One aspect of commercial life that has always annoyed me is the habit of some project managers to refer to people as “resources”. It’s a wonderfully dehumanising phrase that lumps human beings, with their thoughts, feelings and aspirations, into the same category as steel ingots and rebar, to be shipped around as required by an unfeeling bureaucracy.
That same disconnect is now creeping into opinion pieces as they struggle with the Modern Money reality we live in. Ross Clark’s article today has the classic attempt at rebuff:
But while you can print money, you can’t print resources
Then further down the article
What will we think of lockdowns when we have several million unemployed, and public services are having to be slashed to stave off our creditors?
The usual lines, of course, all without putting two and two together and realising that the unemployed are the resources that back the money that is created.
If nobody else is using these people, they can be hired for the public good. Besides, the government is morally obliged to hire them since it is the policy of the government that has made them unemployed.

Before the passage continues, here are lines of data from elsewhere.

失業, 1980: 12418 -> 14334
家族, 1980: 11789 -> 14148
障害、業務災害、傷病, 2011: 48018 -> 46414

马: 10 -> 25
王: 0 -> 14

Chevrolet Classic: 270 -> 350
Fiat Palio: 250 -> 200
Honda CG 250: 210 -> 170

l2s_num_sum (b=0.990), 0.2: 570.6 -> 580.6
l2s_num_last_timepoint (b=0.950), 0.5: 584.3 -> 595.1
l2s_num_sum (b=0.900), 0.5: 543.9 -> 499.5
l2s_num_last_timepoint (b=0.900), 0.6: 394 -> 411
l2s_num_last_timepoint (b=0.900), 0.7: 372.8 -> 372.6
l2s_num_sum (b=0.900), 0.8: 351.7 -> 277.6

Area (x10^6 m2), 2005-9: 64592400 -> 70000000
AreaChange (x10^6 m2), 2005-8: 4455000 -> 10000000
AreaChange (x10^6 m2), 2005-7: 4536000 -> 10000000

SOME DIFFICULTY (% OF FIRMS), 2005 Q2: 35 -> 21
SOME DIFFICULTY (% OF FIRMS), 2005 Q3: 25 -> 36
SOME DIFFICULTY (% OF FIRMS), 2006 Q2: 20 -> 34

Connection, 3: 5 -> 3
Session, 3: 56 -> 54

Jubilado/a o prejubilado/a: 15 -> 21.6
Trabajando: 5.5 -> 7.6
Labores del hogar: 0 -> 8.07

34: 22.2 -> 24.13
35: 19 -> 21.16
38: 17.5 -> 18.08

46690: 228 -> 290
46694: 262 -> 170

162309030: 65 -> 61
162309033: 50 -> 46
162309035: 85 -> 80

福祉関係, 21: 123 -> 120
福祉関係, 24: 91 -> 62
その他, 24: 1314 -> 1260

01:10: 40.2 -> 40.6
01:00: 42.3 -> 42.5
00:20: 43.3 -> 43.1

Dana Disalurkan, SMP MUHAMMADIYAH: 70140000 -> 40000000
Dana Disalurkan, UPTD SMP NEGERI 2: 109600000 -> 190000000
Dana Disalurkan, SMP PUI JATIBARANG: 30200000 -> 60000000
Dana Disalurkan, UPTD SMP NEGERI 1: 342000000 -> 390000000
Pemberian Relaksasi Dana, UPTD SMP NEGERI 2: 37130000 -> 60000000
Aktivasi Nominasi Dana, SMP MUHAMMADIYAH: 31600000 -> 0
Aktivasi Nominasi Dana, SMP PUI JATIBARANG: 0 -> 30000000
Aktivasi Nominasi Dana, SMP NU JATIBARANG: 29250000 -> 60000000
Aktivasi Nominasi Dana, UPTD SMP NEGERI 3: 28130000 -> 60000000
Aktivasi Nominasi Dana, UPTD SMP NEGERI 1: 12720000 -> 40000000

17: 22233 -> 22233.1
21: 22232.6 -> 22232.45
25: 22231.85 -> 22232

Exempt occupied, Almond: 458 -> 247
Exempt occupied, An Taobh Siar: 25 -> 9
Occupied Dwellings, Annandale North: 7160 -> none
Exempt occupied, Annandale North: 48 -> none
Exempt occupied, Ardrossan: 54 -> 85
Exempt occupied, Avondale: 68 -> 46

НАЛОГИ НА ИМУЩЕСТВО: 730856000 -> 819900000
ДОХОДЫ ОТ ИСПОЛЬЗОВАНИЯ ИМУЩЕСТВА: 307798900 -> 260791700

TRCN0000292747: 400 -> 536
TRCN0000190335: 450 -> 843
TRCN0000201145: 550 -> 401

In aggregate, the only way the government can get rid of all these workers is if the private sector hires them. Otherwise we end up paying public workers to do nothing rather than paying them to do something. And that makes no sense.
We have spent the best part of a year paying a good deal of the country 80% of their wages to remain on standby. The creditors to stave off are nowhere to be seen. There is no shortage of stuff on the shelf. How many more billions of Gilts do we have to sell at near-zero redemption yields? Surely by now, it should be clear that the old mental model is just a laughable anachronism.
Perhaps the mental blockage is the horrible realisation that an awful lot of private sector activity adds about as much real value to the economy as a government furlough payment.
The task of the private sector is to invest capital and replace drudgery with advanced machinery. As we can see this year, it’s well on its way, which is something that should be celebrated and encouraged.